▶ _What you will do_
Quote everything from "Constant trips to" down to "of his materials." in the article on Varujan Boghosian below, word for word.

▶ _Reading passage_
Tuesday, December 29, 2009

Beyond Narrative: Varujan Boghosian




[“American Bouquet” (1997), mixed media construction. “Homage to Joseph Albers” (1995), paper collage. “Three Yellow Objects” (1998), mixed media construction.]

Various roles of selector, editor, builder, and juxtaposer characterize the working method of Varujan Boghosian. Cherishing the out-dated and the cast-off, Boghosian energizes them in a process imbuing them with new meaning, aesthetic value, and a contemporary sense. From Boghosian’s studio, old children’s toys, antiquated tools, and oddball objects are transformed into collages, relief constructions, boxes, and sculpture. One can get a sense of the working method of this lifelong collector at his solo show at Lori Bookstein Fine Art, which runs through January 9, 2010. Berta Walker, of the renowned Provincetown gallery bearing her name, has lauded the elegance, lyricism, and poetic nature of Boghosian’s work, calling it “Haiku in found objects.”

Constant trips to flea markets and antique stores have paid off handsomely for Boghosian, who has parlayed these scavenged parts and scraps onto a palette in which time is an essential element. Yet, this sense of time impacts on a number of levels, including Boghosian’s working process: Objects amass in his studio, perhaps waiting years for their new purpose to reveal itself. Even when recontextualized and reconfigured by the artist—however surprisingly and surrealistically—these objects and materials tend to manifest age and vulnerability despite their “rescue.” Boghosian’s very fluency in transcending previous contexts allows a conversation with the past without an ensuing nostalgia. Importantly, he does this without diminishing the integrity of his materials.

Boghosian has even recast history and legend in pursuit of his artistic endeavor. One source repeatedly mined by Boghosian has been the myth of Orpheus and Eurydice. Robert M. Doty, curator of Boghosian’s 1989 retrospective exhibition at the Hood Museum of Art at Dartmouth, explained the artist’s ability to forge something ever larger out of component parts: “There is a mood about the work, a stirring of feelings about life and death, which is greater than the specific narrative and has universal meaning and appeal. Boghosian has revitalized the myth of Orpheus in his own terms, using physical means to create images which act as catalysts for transforming individual rapport into the most fundamental human experience.” Under Boghosian’s hand, Leonardo “goes native” in the Victorian Era before exploding like a psychedelic time-bomb into the 1960s. That, while the pitiful—yet hopeful—Orpheus is imprisoned in brick.

▶ _Given records_
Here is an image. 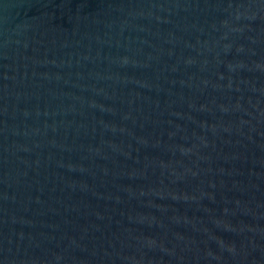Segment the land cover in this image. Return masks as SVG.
Masks as SVG:
<instances>
[{"label":"water","instance_id":"1","mask_svg":"<svg viewBox=\"0 0 264 264\" xmlns=\"http://www.w3.org/2000/svg\"><path fill=\"white\" fill-rule=\"evenodd\" d=\"M0 264H264V0H0Z\"/></svg>","mask_w":264,"mask_h":264}]
</instances>
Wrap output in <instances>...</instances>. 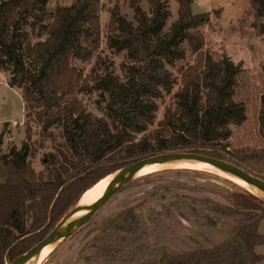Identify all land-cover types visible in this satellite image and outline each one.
<instances>
[{"label": "trees", "instance_id": "obj_1", "mask_svg": "<svg viewBox=\"0 0 264 264\" xmlns=\"http://www.w3.org/2000/svg\"><path fill=\"white\" fill-rule=\"evenodd\" d=\"M48 1L0 0V71L8 72L9 87L21 91L25 117L19 148L2 152L0 131V264L41 241L93 185L147 156L195 152L264 180V146L230 147L232 128L247 119V105L236 96L242 69L205 48L199 28L209 23V13L193 14V0H178L177 18L165 30V0H146L148 11L141 0H126L133 20L113 5L106 45L125 55L119 75L111 60L96 55L99 0H73L51 11ZM249 6L259 21L257 35L264 37V0H249ZM184 43L195 61L180 69L178 82L167 66L185 58ZM95 56L87 74L72 64ZM93 91L103 102L100 116L78 98ZM171 93L173 106L155 124L158 101ZM257 123L264 142V94ZM36 133L53 143L44 159L45 177L29 161ZM192 173L231 188L197 182L198 177L180 179ZM135 187L144 190L88 228L91 217L56 245L82 233V264H264L256 251L264 244L259 195L220 175L187 168L140 176L122 190ZM165 195L170 198L158 208L144 210L149 200Z\"/></svg>", "mask_w": 264, "mask_h": 264}, {"label": "rangeland", "instance_id": "obj_2", "mask_svg": "<svg viewBox=\"0 0 264 264\" xmlns=\"http://www.w3.org/2000/svg\"><path fill=\"white\" fill-rule=\"evenodd\" d=\"M165 1L170 11V17L166 21V30L177 18L178 0ZM72 2L73 0H49L47 8L51 11L55 6H68ZM113 5H118L120 12L126 15L128 19L133 20V10L128 6L126 0H99L100 9L98 17L101 26V37L100 47L96 55L111 60L114 72L120 75V64L125 55L124 53H114L106 45L109 10ZM140 5L145 11H148L149 7L146 0H141ZM191 11L193 14L209 13V23L199 28L205 37V48L216 52L217 55H227L235 64H240L242 69L236 88V96L238 99L244 100L247 105V119L241 127L232 128V135L229 140L231 149L264 146V142L259 138L257 133V113L260 96L264 94V37L257 35L259 21L254 19L249 6V0H193ZM183 46L185 48V58L177 61L174 66H167V69L177 77L178 82L180 69L195 61V55L189 51L187 44L184 43ZM95 59L96 56L86 63L72 60V64L87 74L94 65ZM8 77V72L0 71V131L4 129L2 152H8L11 147L19 148L24 138L25 117L21 91L18 88L8 86ZM178 86L179 84L177 83L173 92L176 91ZM78 98L83 102L87 110L95 115L100 116L104 113L103 102L97 92H81L78 94ZM173 104L174 98L172 93L158 101L155 124L162 118L165 107L169 105L173 106ZM4 123H7L5 128ZM32 138L33 153L29 156V161L35 172L45 177L46 165L44 159L53 152V143L45 134L40 135L36 133L33 134ZM167 169L170 168L165 169L162 167L156 171ZM166 175L171 179H174V177L178 178L171 173ZM113 176H107L109 177L108 183ZM196 177H198L197 182H211L223 188H231V186L221 181V179H217L211 175L192 173L188 176H182L180 179L192 182V179L195 180ZM222 178L224 177L222 176ZM142 190H144L142 187L126 190H122L121 188L118 190L93 214L88 228L94 226L102 217L113 211L117 204L126 199H131ZM169 198L170 195H165L161 199L159 197L149 200L144 205V210L150 207L158 208L162 202L167 201ZM258 230L264 235V218L260 221ZM81 236L82 233L72 240H66L59 245H54L52 250L45 255L39 264H82L84 253L81 254V251L77 249ZM256 251L264 256V244L258 246Z\"/></svg>", "mask_w": 264, "mask_h": 264}, {"label": "water", "instance_id": "obj_3", "mask_svg": "<svg viewBox=\"0 0 264 264\" xmlns=\"http://www.w3.org/2000/svg\"><path fill=\"white\" fill-rule=\"evenodd\" d=\"M172 160H194L199 162H204L221 168L222 170L235 174L243 178L244 180L253 182L261 192L264 193V180L253 176L246 172L245 170L239 168L238 166L227 162L222 159H218L215 157L195 153V152H184V151H172V152H163L154 154L151 156H147L142 158L129 166L121 169L125 170L123 174L118 176L117 173L114 174L111 181L106 186L105 190L101 194V196L87 205H80L79 202L72 206L69 211L57 222V224L49 231V233L37 244H35L32 248H30L24 254H21L14 258L10 264H21L27 259L32 258L33 256L39 254L45 247L54 246L58 242L70 236L73 232H75L80 226L86 223L93 214L118 190L122 187L130 183L132 180L136 179L137 174L140 172L142 168L149 164H157V163H165ZM264 199V197L260 196ZM85 209L86 214L83 217H75V214L81 210Z\"/></svg>", "mask_w": 264, "mask_h": 264}, {"label": "bare ground", "instance_id": "obj_4", "mask_svg": "<svg viewBox=\"0 0 264 264\" xmlns=\"http://www.w3.org/2000/svg\"><path fill=\"white\" fill-rule=\"evenodd\" d=\"M162 167H164L165 169L166 168H170V169L187 168V169H195V170H203V171L212 172V173H215L217 175L223 176V177L231 180L232 182H234L237 185L249 190L250 192H252L254 194H257L259 196L264 197V193L261 192L259 190V188L253 182L244 180L243 178L236 176L235 174L228 173V172L222 170L221 168H218V167L213 166L211 164L199 162V161H194V160H172V161L165 162L162 164H160V163L149 164V165L145 166L144 168H142L140 170V172L137 174V176H144V175L150 174L151 172H154V171H156ZM124 172H125V170L120 171L118 173V176H120ZM109 177H107L106 179H102L101 181H99L98 183L93 185L91 188H89L85 193H83V195L81 196V198L79 200V204L80 205H87V204H91L92 202L97 200L101 196L103 191L105 190V188L108 184V181H109V179H108ZM85 214H86V210L81 209L75 214V217H83ZM52 248H53V246L45 247L39 254L33 256L30 259H27L26 261H24L21 264H39V262L44 259L45 255L47 253H49L52 250Z\"/></svg>", "mask_w": 264, "mask_h": 264}]
</instances>
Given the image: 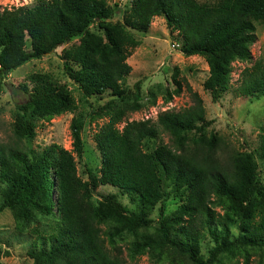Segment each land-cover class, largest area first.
Here are the masks:
<instances>
[{"label": "trees", "instance_id": "trees-1", "mask_svg": "<svg viewBox=\"0 0 264 264\" xmlns=\"http://www.w3.org/2000/svg\"><path fill=\"white\" fill-rule=\"evenodd\" d=\"M130 3L123 21L116 22L110 19L120 11V4L111 6L108 0H37L33 5L0 11V93L4 78L12 71L79 38L63 51L65 73L85 98L112 96L107 108L96 112L110 116L95 134L102 156L101 175L88 169L89 180H84L74 156L84 147L82 115H76L71 123L72 150L51 145L34 151L23 144L24 139L36 136L37 120L78 108L66 83L48 73L29 75L22 85L28 98L18 104L12 123L15 140L0 144V212L15 209L18 226L24 229L36 219V213L53 215L56 206V224L49 235L35 229L40 237L31 250L34 264H125L103 248L100 225L116 221L121 232L148 225L150 220L124 204L119 193L152 209L168 194L165 184L186 201L161 219L159 233L132 242V257L152 249L170 256L172 263L214 264L227 255L235 261L240 256L243 264H249V249L264 247L259 228L238 221L249 220L253 208L264 212V192L258 190L264 184L257 175L254 153L233 150L226 163L222 162L224 140L209 131L211 120L204 100L189 84L190 106L165 110L157 121L126 119L146 104L141 83L132 91L124 81L132 71L128 58L141 43L131 30L148 32L159 16L178 32L185 55L206 58L210 75L204 88L214 101L229 89L236 61L251 63L241 71L239 93L264 96V58L254 59L251 51L257 24L264 23V0ZM95 25L100 31L92 28ZM174 82L177 87L167 91V102L183 89L177 75ZM152 95L150 104L155 105L156 95ZM163 133L170 135L171 143L155 145ZM259 153L264 159V128ZM99 183L116 187L118 194H103L95 200ZM217 207L224 212H218ZM233 227H242L245 233L236 234ZM205 242L210 252L207 259L201 253ZM260 256L264 257V249Z\"/></svg>", "mask_w": 264, "mask_h": 264}, {"label": "rangeland", "instance_id": "rangeland-1", "mask_svg": "<svg viewBox=\"0 0 264 264\" xmlns=\"http://www.w3.org/2000/svg\"><path fill=\"white\" fill-rule=\"evenodd\" d=\"M37 0H0V11L5 7L19 5H33ZM131 0H108L111 6L114 3L120 4V11L110 19L113 22L123 21L124 11L131 6ZM201 2H216L218 0H199ZM100 31L97 25L92 27ZM137 39L141 41L128 58L132 71L126 76L124 86L134 91L135 84L141 83L142 100L146 104L142 109L131 112L126 119L157 121L161 112L165 110H181L190 106L192 101L191 93L186 89L189 84L194 91H197L203 98L207 110V118L211 120L209 131L219 134L224 142L221 145L220 157L225 164L229 152L233 150L249 151L254 153L258 168L257 175L264 184V159L259 153L261 130L264 128V96L241 95L239 86L241 84V71L245 63L236 61L232 73L229 89L223 91L218 101H214L210 91L204 88V82L210 75V68L206 58L202 55L187 56L179 47H173V42H180L178 32L167 25L164 17H155L148 32L131 30ZM256 42L251 46L254 59L264 58V23L257 24ZM80 40L60 46L55 52L42 56L40 59H33L21 67L12 71L4 78L3 91L0 93V144L12 143L15 140L12 123L15 118L19 103L27 100L28 95L23 89V84L28 82L32 73H48L63 83H66L78 103L74 112L66 111L49 119L37 120L36 136L31 139H24L23 144L34 151H42L45 148L56 145L65 149H73V137L71 134V123L76 115H82L84 127L82 137L84 147L81 154L74 152L78 174L84 180H89L88 169H92L98 176L101 175L102 156L95 141V134L101 126L109 121V115H98V109L107 108L112 96L85 98L63 67L62 54L65 48L71 47ZM181 79L184 86L180 94H173L171 101H166L167 91L173 92L177 87L174 76ZM152 92L156 95L155 105ZM131 95V94H130ZM86 99V100H85ZM124 123L119 126L122 128ZM160 142L171 143L170 135L163 133L157 139ZM164 189L168 193L152 209L143 207L138 201H133L128 195H121L120 200L128 205L133 211L139 213L146 220L148 225H143L135 230L124 229L116 221L108 220L100 225L101 243L111 255L120 258L125 264H182L172 263L170 256H162L161 253L152 249H146L141 253L131 256L130 247L135 239L148 234L159 233V226L162 218L177 211L186 201L172 186ZM264 192V188H259ZM118 189L109 184L99 183L94 194V199L99 200L103 194H118ZM56 198V197H55ZM218 212H224L222 207H217ZM249 220L239 218V224L252 222L254 228L264 234V212L262 209L253 208ZM56 206L53 215L37 214L36 219L28 223L27 227L20 229L17 223L15 209L6 208L0 212V262L3 264H34L31 256L33 242L38 240L40 234L35 231L37 228L49 235L56 224ZM22 230V232H21ZM236 234L245 233V230L232 228ZM207 242L203 243L201 253L205 259L210 255ZM251 247L249 264H264V257L260 252L264 247ZM219 262L214 264H243V258L238 256L237 260L221 255Z\"/></svg>", "mask_w": 264, "mask_h": 264}, {"label": "built area", "instance_id": "built-area-1", "mask_svg": "<svg viewBox=\"0 0 264 264\" xmlns=\"http://www.w3.org/2000/svg\"><path fill=\"white\" fill-rule=\"evenodd\" d=\"M180 46H181V43L180 42H173V47H179L180 48Z\"/></svg>", "mask_w": 264, "mask_h": 264}]
</instances>
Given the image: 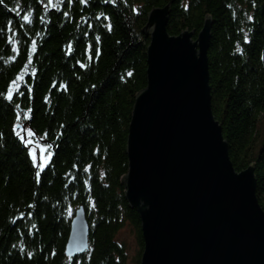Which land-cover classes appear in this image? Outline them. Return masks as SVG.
Returning <instances> with one entry per match:
<instances>
[{"label": "trees", "instance_id": "1", "mask_svg": "<svg viewBox=\"0 0 264 264\" xmlns=\"http://www.w3.org/2000/svg\"><path fill=\"white\" fill-rule=\"evenodd\" d=\"M167 4L170 36L196 37L210 19L212 114L234 170L253 164L264 212V0H0V264H139L127 129L146 86L142 29ZM80 205L88 250L69 258ZM126 226L138 247L130 261Z\"/></svg>", "mask_w": 264, "mask_h": 264}, {"label": "water", "instance_id": "2", "mask_svg": "<svg viewBox=\"0 0 264 264\" xmlns=\"http://www.w3.org/2000/svg\"><path fill=\"white\" fill-rule=\"evenodd\" d=\"M169 12L167 4L147 14L146 86L127 129L124 198L140 220L139 264H264L254 166L234 170L211 110L210 19L196 37L188 30L170 36ZM88 235L80 205L65 255L87 252Z\"/></svg>", "mask_w": 264, "mask_h": 264}, {"label": "rangeland", "instance_id": "3", "mask_svg": "<svg viewBox=\"0 0 264 264\" xmlns=\"http://www.w3.org/2000/svg\"><path fill=\"white\" fill-rule=\"evenodd\" d=\"M34 147H37L36 144H34ZM38 153H39V158L42 163L46 162V152L45 149L42 147H38ZM34 155V151L32 152V156ZM118 239L126 244L127 248V255H128V260L130 261L132 257L137 253L138 247H137V241L136 238L131 231V228L126 226L121 230V232L118 235Z\"/></svg>", "mask_w": 264, "mask_h": 264}]
</instances>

▶ _Exercise output_
Constant trips to flea markets and antique stores have paid off handsomely for Boghosian, who has parlayed these scavenged parts and scraps onto a palette in which time is an essential element. Yet, this sense of time impacts on a number of levels, including Boghosian’s working process: Objects amass in his studio, perhaps waiting years for their new purpose to reveal itself. Even when recontextualized and reconfigured by the artist—however surprisingly and surrealistically—these objects and materials tend to manifest age and vulnerability despite their “rescue.” Boghosian’s very fluency in transcending previous contexts allows a conversation with the past without an ensuing nostalgia. Importantly, he does this without diminishing the integrity of his materials.